Fotograma de la película ‘Los Domingos’
En 2018, en mi zona pastoral, iniciamos un proyecto de renovación comunitaria a la que pusimos por nombre Proyecto Luna, y que hoy en día perdura. En el documento marco dejamos escrita esta reflexión:
“(…) Hay quien opina que esos chispazos de subidón espiritual no conducen al auténtico seguimiento de Cristo, porque con la misma rapidez con la que elevan el alma con su intensa luz, lo dejan caer en picado en cuanto pierde su fugaz brillo. Es lo que sucede con los fuegos artificiales, de belleza efímera y, por lo tanto, piensan muchos, inútil. Pero esto no es exactamente así. Pensemos en la agradable sensación que nos deja un buen espectáculo de fuegos artificiales o un concierto de música de un artista que nos gusta. Mientras lo disfrutamos se acelera el corazón, afloran sentimientos, nos alegra y nos hace sentir bien. Durante algunos minutos, a veces horas o días, conservamos ese estado de euforia y bienestar que incluso eleva nuestra autoestima y nos hace ser mejores personas. Tenemos mejor predisposición para relacionarnos con los demás, para embarcarnos en proyectos, tomar decisiones o asumir compromisos. (…) La chispa no nos ha cambiado, pero nos ha predispuesto, al menos, durante un breve espacio de tiempo. De modo que, si bien, una chispa no transforma a la persona, es una útil herramienta que ayuda a ponerla en camino. Genera la predisposición durante algún tiempo, que debemos aprovechar al máximo, al menos, hasta la siguiente chispa. Y así sucesivamente hasta que en algún momento la vela acabe encendiéndose (…)”.

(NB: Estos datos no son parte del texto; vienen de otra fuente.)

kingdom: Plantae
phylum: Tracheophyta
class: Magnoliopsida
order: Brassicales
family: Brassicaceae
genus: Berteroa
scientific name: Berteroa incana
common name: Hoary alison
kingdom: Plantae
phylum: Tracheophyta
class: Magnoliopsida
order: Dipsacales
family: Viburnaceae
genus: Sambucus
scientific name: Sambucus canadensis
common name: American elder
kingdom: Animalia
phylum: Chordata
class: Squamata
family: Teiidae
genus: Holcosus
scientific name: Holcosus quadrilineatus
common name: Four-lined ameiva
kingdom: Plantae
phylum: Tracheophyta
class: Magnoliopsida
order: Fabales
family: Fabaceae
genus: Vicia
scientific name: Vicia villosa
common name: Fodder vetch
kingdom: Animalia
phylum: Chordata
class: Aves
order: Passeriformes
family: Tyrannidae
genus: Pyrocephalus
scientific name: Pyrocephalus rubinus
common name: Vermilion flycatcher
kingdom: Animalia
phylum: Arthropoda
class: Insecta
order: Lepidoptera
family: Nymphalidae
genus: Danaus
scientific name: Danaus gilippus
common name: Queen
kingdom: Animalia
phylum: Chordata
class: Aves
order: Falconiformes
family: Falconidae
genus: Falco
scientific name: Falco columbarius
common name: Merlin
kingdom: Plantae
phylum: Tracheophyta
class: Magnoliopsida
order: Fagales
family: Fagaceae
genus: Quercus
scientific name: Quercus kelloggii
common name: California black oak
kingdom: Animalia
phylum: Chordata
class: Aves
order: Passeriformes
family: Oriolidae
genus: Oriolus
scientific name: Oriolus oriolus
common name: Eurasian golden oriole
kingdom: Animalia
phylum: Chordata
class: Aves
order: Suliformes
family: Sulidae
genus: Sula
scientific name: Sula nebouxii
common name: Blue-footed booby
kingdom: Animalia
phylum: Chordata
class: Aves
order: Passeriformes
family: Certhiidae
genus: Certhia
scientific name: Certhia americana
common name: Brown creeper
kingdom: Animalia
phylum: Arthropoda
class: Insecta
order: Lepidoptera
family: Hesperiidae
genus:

¿Que Hakuna solo mueve a jóvenes de buena posición que le cantan al Cristo roto pero no han visto a un pobre en su vida? Puede, pero eso no sería distinto de no haberse emocionado en una Hora Santa o en un concierto. De hecho, seguro que hay más posibilidades de que Dios transforme sus vidas habiéndose abierto esa puerta a través de Hakuna que sin Hakuna. ¿Que los retiros de Emaús o Effetá son chutes de glucosa emocional concentrada cuyo efecto decae en cuestión de días o semanas? Puede, pero la mayoría de las personas que viven esas experiencias no hubieran tenido otra oportunidad para acercarse a Dios de forma tan intensa. ¿Que ‘Lux’ es solo una gran producción musical y Rosalía no tiene intención de evangelizar? Puede, pero emite un poderoso mensaje que pone el acento en lo espiritual sin complejos y no se avergüenza de cantar a Dios y sobre Dios, desde una evidente iconografía católica, cuando podría haber cantado sobre cualquiera de los otros grandes temas que ‘venden’, como son la salud mental, la ecología o la diversidad sexual, por ejemplo. Y así podríamos seguir con cada uno de los reproches que se le hacen a quienes ofrecen una exitosa fórmula para abrir corazones, cuando hace tres días nos quejábamos de que el materialismo había ahogado la búsqueda de Dios. Dios no necesita una puerta abierta de par en par, le basta una pequeña grieta, una mínima oportunidad para conquistar un corazón. No seamos tan aguafiestas y disfrutemos con el bien que están haciendo a muchas personas estas experiencias y la oportunidad que nos brindan para enraizar esa semilla y lograr una conversión más madura, duradera y transformadora de la realidad, a la que, en efecto, todos aspiramos, sin que tengan que venir con el ceño fruncido a recordárnoslo a cada minuto.